Hep okudukları yüzünden mi aklına geliyordu bu düşünceler? Üzerinde fazla durmadı bunun. Bildiği birkaç şey varsa bunlar da rahatsız edici boyutta değildi. Mürekkep yalamışlığı vardı evet ama okudukları, az önce düşündüklerinin nedeni olamazlardı. Etkilendiği nelerse unutmuştu zaten. Uzun süredir okumuyordu da. Sıkılmıştı. Arada bir televizyon izlerdi o kadar. İşsizdi. Biriktirdiklerini harcıyordu. Ev babasından kalmıştı. Kira derdi yoktu.
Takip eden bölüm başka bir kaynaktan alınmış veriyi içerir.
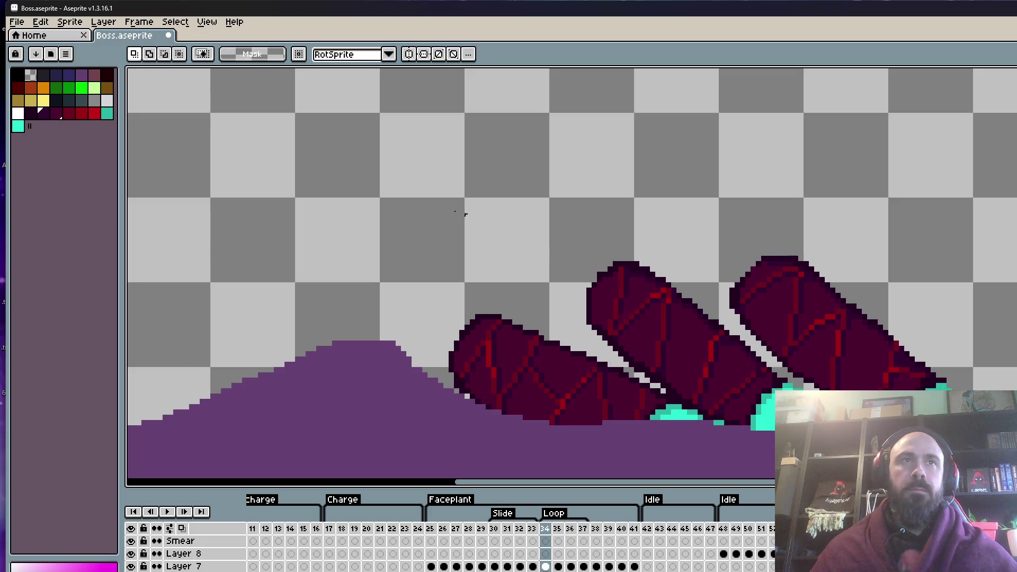
Select the claws and nudge them down one pixel in frame 35.
{"action": "left_click_drag", "start_coordinate": [259, 72], "coordinate": [1012, 468]}
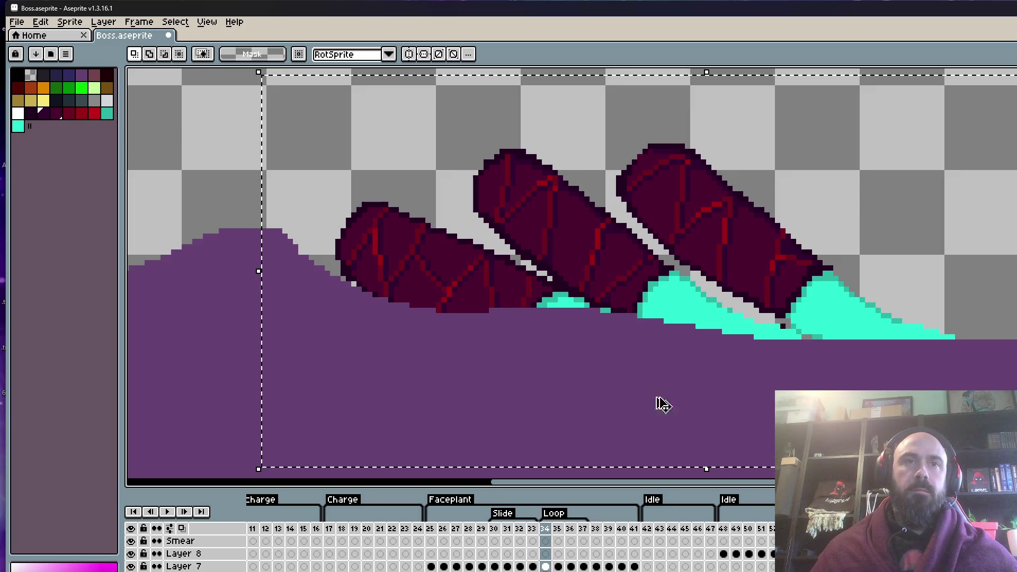
{"action": "key", "text": "period"}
Tüm sıkıntısı ne yapacağını bilememekti. “Seçimler”, dedi, “karar vermem gerekiyor.” Yanından bir araba hızlıca geçti suları sıçratarak. Pantolonu ıslandı, ana avrat sövdü. Arabanın arkasından bir süre baktı, yürümeye devam etti. Evi, sahile yakındı. “Beş dakikalık yol” diye düşündü. Aklına sevgilisi geldi. Ayrılmak istiyordu ama nasıl söyleyeceğini bilemiyordu. Aldatıldığını hissetmişti. Zaten çok da sevmiyordu. “Ah aşk, neredesin”, dedi yüksek sesle. Salt cinsel birliktelikle olmuyordu. Ama şimdi bunları düşünecek durumda değildi. Eve varmak ve salonda gezinerek düşünmek istiyordu. Az kalmıştı. Sokak lambalarına baka baka yürüdü. Sarı ışığı severdi. Evinin salonuna vururdu sarı ışık. Anahtarı kapatır, sokak lambasının aydınlattığı salonda hızlıca gezinirdi. Elleriyle bazen başının arkasını tutar, kenetlerdi. Böyle anlarda genellikle aklına bir şeyler gelirdi. Bunların bir kısmı not etmeye değer olunca not ederdi. Notları karmaşıktı; kaç kez düzenlemeye kalkmış sonra vazgeçmişti. Yanından bir adam geçti. Uzun sakallı, uzun boyluydu. Sakız çiğniyordu. Bir şeyler söylenerek hızlıca yürüyordu. Arabalar farlarını açmışlardı artık. “İstanbul trafiği”, diye düşündü. “Yaşanmaz oldu artık bu şehirde.” İstanbul onu bir türlü bırakmamıştı. Okulu bu şehirde okumuştu, askerliğini bu şehirde yapmıştı, hep bu şehirde çalışmıştı. Bir sahil kasabasına yerleşip organik tarımla mı uğraşsaydı? Çok revaçtaydı şimdilerde organik ürünler. Ayağı bir su birikintisine girdi. “Ulan şu kaldırımları bile doğru dürüst yapmazlar”, dedi yüksek sesle. Duvara asılı afişi okudu. Siyasetle ilgilenmediğinden fazla ilgisini çekmedi yazılanlar. Hava iyice kararmıştı.
Eve vardığında anahtarı bulmaya çalıştı bir süre. Ceplerini yokladı, buldu ve kapıyı açtı. Montunu çıkardı, pijamalarını giydi, tuvalete gitti. Salona geçip perdeyi açtı, gezinmeye başladı.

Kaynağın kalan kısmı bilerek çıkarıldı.